ASSIGNMENT — Reproduce the data below word for word, setting aside any picture it holds.

COLLECTED MATERIAL —
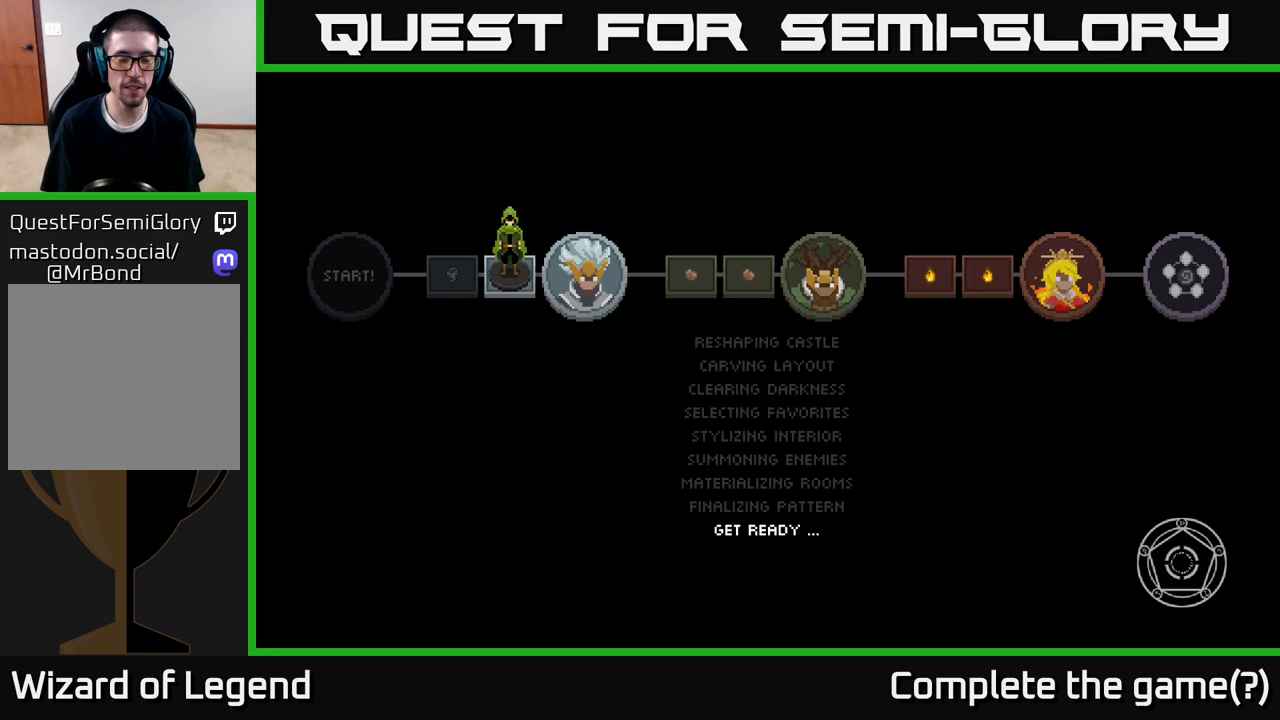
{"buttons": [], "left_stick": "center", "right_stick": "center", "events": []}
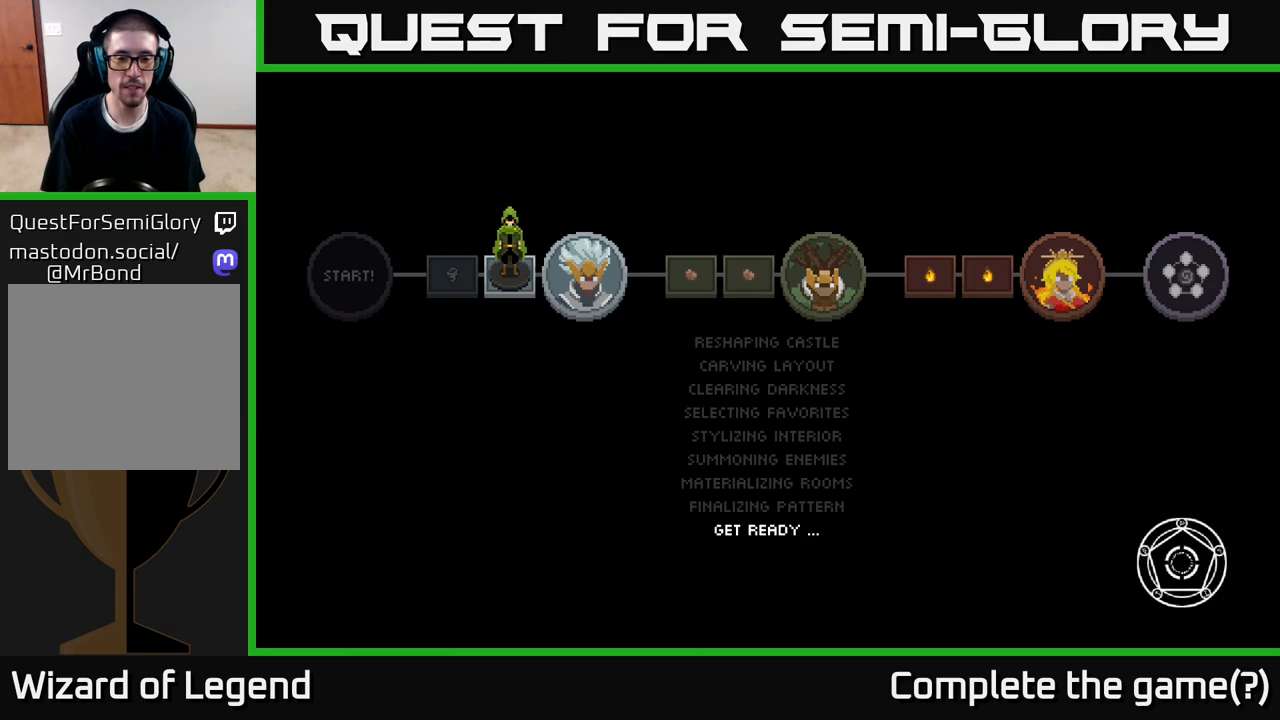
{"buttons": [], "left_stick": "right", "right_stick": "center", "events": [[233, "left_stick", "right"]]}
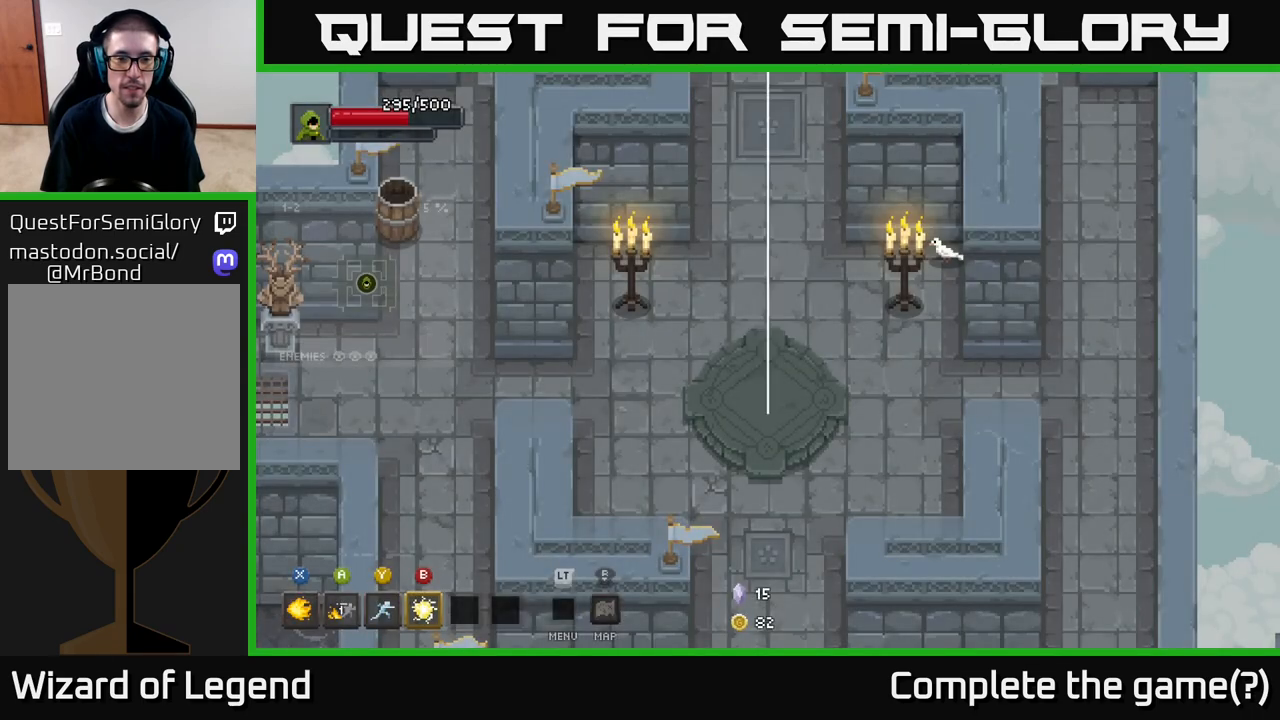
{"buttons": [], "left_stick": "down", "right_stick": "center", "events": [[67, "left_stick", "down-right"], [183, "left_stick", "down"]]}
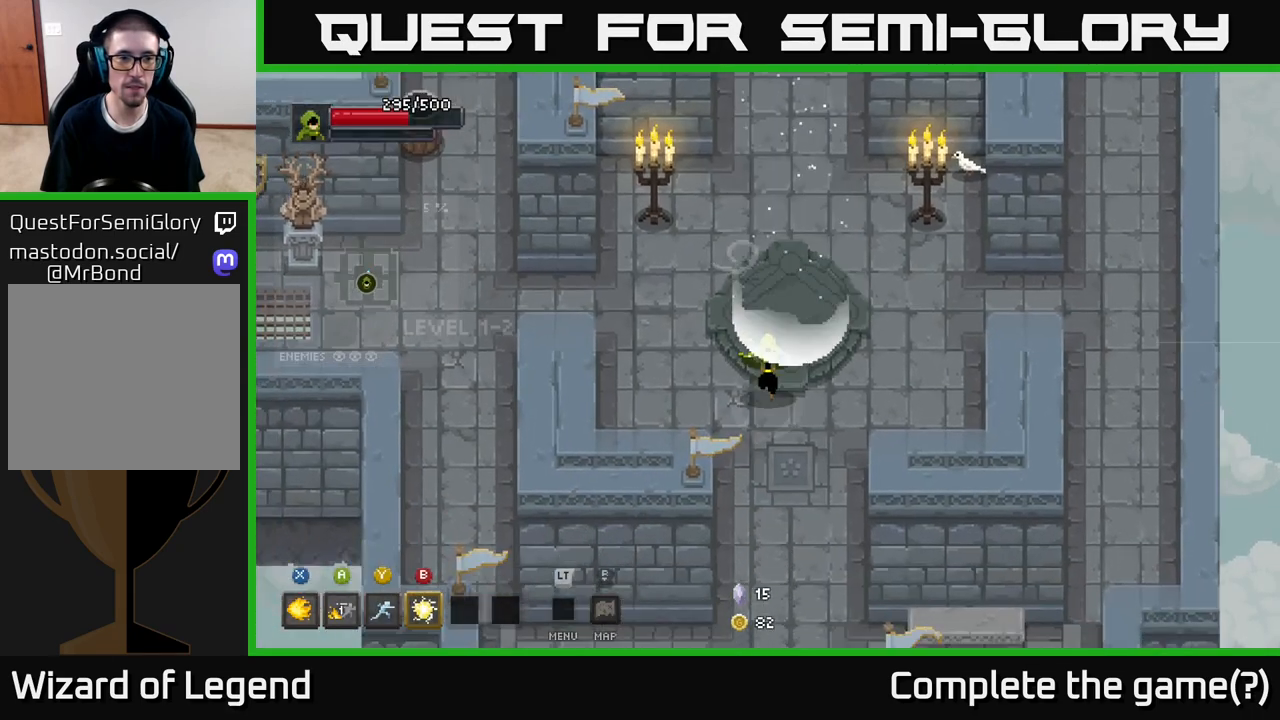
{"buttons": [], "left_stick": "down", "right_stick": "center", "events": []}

ANSWER SECTION —
{"buttons": [], "left_stick": "center", "right_stick": "center", "events": []}
{"buttons": [], "left_stick": "right", "right_stick": "center", "events": [[233, "left_stick", "right"]]}
{"buttons": [], "left_stick": "down", "right_stick": "center", "events": [[67, "left_stick", "down-right"], [183, "left_stick", "down"]]}
{"buttons": [], "left_stick": "down", "right_stick": "center", "events": []}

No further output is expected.